Бурмаку мигом стащили с лавки, набросилось на него сразу с десяток человек, каждый тянулся с полным ковшом или кубком, силком заливали шуту в рот, в нос, в уши, лили в глаза, он захлебывался, пытался высвободиться, вот-вот мог задохнуться, но жалости к нему ни у кого не было, да он и знал это хорошо: все здесь зависело от одного лишь человека, от его слова. Бурмака все же изловчился перевернуться ничком, пополз между вонючими грязными сапогами по запачканному полу, извиваясь ужом, отплевываясь, отфыркиваясь, умоляюще простонал:
— Княже!
— Напоили уже, хватит, — засмеялся князь, — а теперь давайте выпьем и мы все за здоровье нашего Бурмаки, ибо что же мы делали бы без его шуток и смеха!

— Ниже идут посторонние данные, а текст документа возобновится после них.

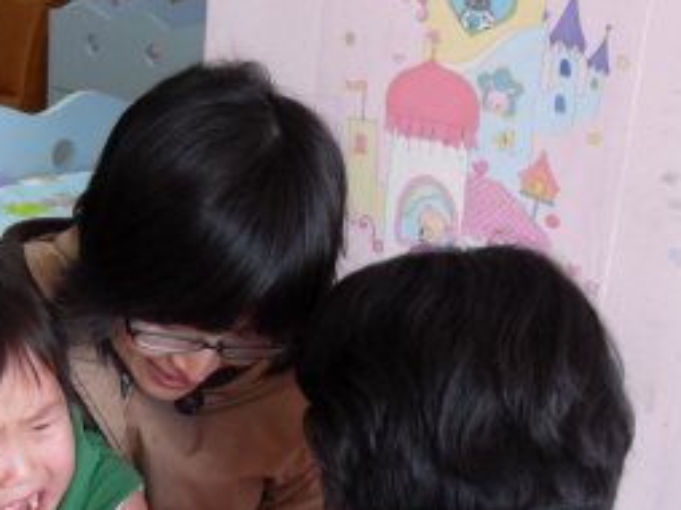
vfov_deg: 21.1
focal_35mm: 69
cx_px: 137
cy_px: 393
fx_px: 1356
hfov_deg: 27.6
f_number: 3.2
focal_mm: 7.5
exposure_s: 1/45
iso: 160
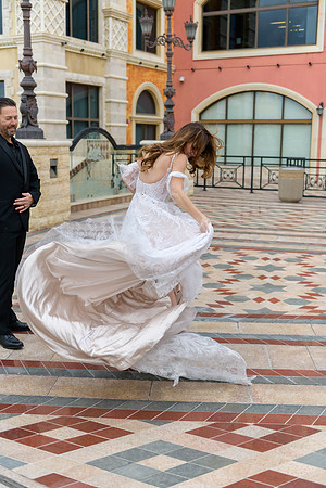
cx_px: 163
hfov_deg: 31.9
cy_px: 244
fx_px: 570
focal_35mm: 42
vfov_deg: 46.4
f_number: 2.8
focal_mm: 42
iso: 400
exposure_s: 1/3200
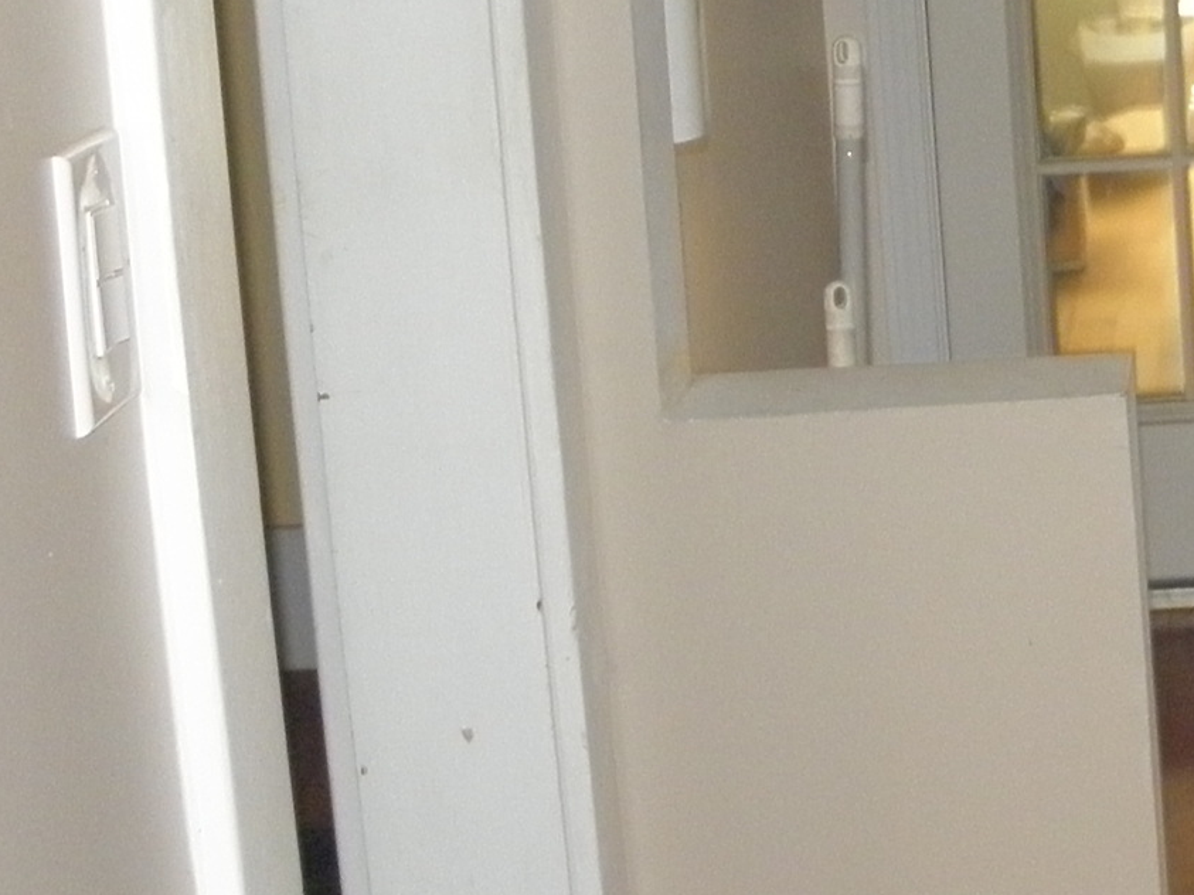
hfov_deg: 17.2
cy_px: -62
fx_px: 3518
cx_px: 1841
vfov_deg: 14.2
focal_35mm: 102
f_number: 3.5
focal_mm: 5
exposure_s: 1/30
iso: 200
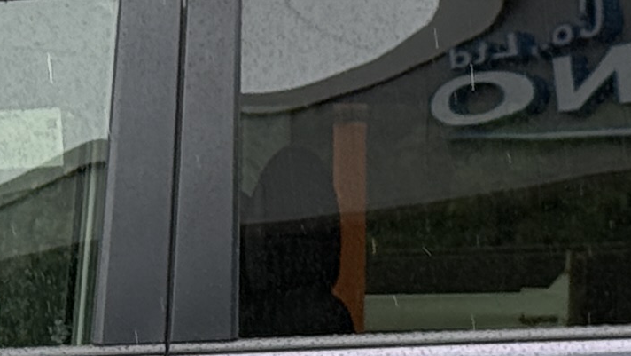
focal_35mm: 296
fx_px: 4954
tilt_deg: +1.3
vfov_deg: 4.1
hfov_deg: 7.3
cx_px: 102
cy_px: 461
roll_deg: -0.2
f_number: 1.78
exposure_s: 1/305
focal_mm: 6.76
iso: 64
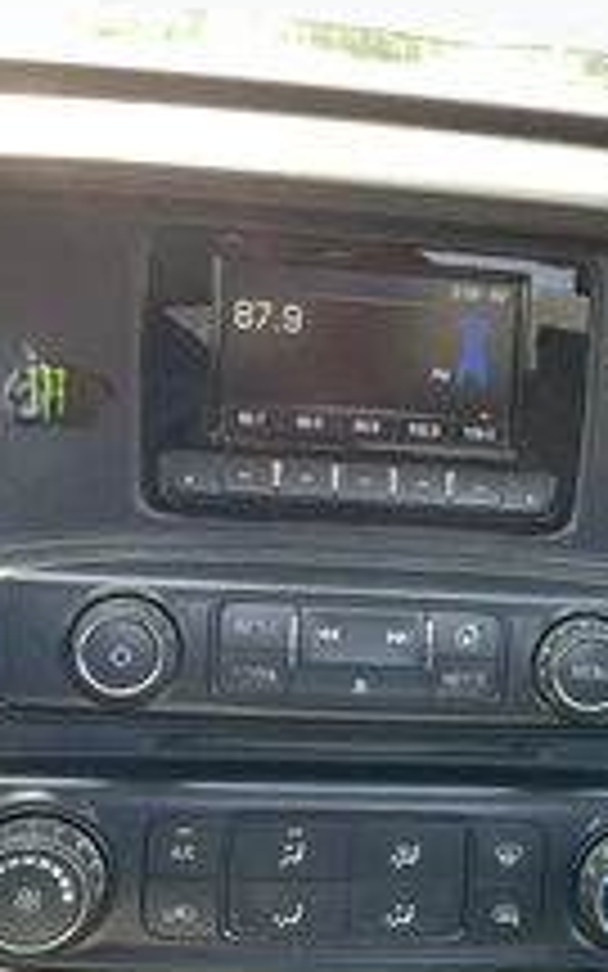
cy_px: 612
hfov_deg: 23.0
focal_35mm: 55
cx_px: 531
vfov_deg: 36.7
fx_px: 1458
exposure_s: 1/122
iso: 50
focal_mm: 3
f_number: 1.8
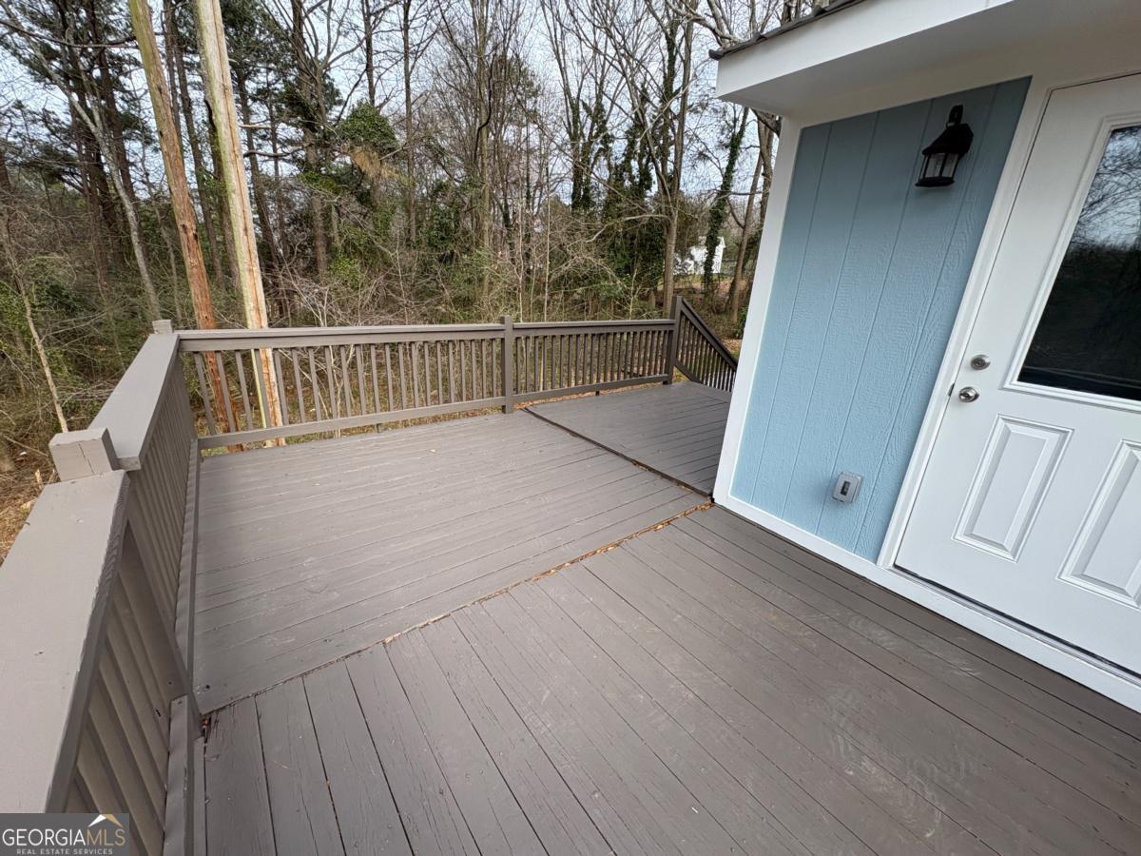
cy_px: 428
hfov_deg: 102.1
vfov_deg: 85.7
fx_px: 461
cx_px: 570
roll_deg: -1.4
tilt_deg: -19.0
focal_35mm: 14
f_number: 2.2
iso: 40
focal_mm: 2.22
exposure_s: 1/371
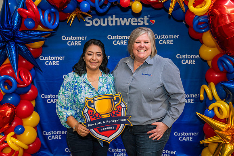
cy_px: 81
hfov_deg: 51.1
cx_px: 113
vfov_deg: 35.4
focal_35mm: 38
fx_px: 245
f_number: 4
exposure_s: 1/160
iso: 1250
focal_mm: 36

— Го-го-го! — заржали все вокруг.
Ой, князь, вот так князь, ну и князь! Пили, ели, жевали, давились, таращили глаза. Вот так так, вот оно ох и князь же у нас!
А Ярослав дал знак, чтобы не прекращали пира, поднялся, незаметно вышел в сени, за ним выскочил Ситник.
— Пускай проведут меня к тому в пещеру, — сказал трезвым голосом Ярослав.
— Поздно ведь, княже, а идти далеко. К самой круче днепровской.
— Сказано тебе!
— Позову сейчас отрока. Он тут недалеко.
Отрок прибежал заспанный и встревоженный. От него пахнуло теплым молодым телом; был высокий, тонкий, видно, красивый малый, хотя это и не имело значения.
— Зовешься как? — спросил его Ярослав.
— Был Тревога, а теперь Пантелей.
— Веди.
— И я с тобой, княже, — попросился Ситник.
— Иди на пир. Чтоб люд не расходился.
— Хоть свечку возьмите, потому как там нет, — сказал Ситник.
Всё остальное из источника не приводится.